Pat Clawson, Hatfill's spokesman, said the e-mail was an attempt to pressure Hatfill into a false confession.
"We're stunned to learn of this," Clawson said Wednesday. "We're outraged. Blacklisting by the government is offensive and un-American. Obviously, (Attorney General John) Ashcroft wants to bring blacklisting back to the federal scene. Where was the due process?"
Hatfill blamed the FBI's anthrax investigation for his termination.
Five people were killed by anthrax-tainted letters sent through the mail last fall. Law enforcement officials have said Hatfill, 48, is not a suspect and no evidence links him to the anthrax letters. They have described him as a person of interest in their investigation, no more important than about 30 fellow scientists and researchers with the expertise and opportunity to conduct the attacks.
Hatfill, however, has been treated differently. FBI and Postal Service agents searched his apartment in Frederick, Md., twice, the second time with a search warrant. His photo was the only one circulated last month in the Princeton, N.J., neighborhood where investigators believe the anthrax letters may have been sent.
Hatfill worked until 1999 for Fort Detrick's Army Medical Research Institute of Infectious Diseases in Maryland. It is the primary custodian of the virulent Ames strain of anthrax found in the anthrax letters.

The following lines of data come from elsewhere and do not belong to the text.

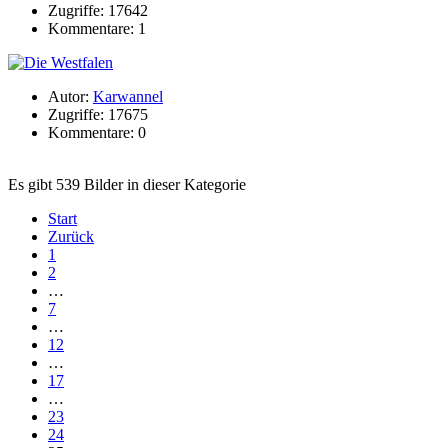
Zugriffe: 17642
Kommentare: 1
Autor:
Karwannel
Zugriffe: 17675
Kommentare: 0
Es gibt 539 Bilder in dieser Kategorie
Start
Zurück
1
2
…
7
…
12
…
17
…
23
24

Hatfill, who recently moved to Baton Rouge, taught classes for the LSU center on the East Coast before getting the $150,000-a-year associate director's job on July 1.
The research center operates in a different fashion than most other LSU entities. It gets 97 percent of its funding from the Justice Department and sends most of its instructors away from campus to train emergency responders to deal with bioterrorism agents.
Sands said the shake-up and firing of Guillot won't force the biomedical research center to shut down.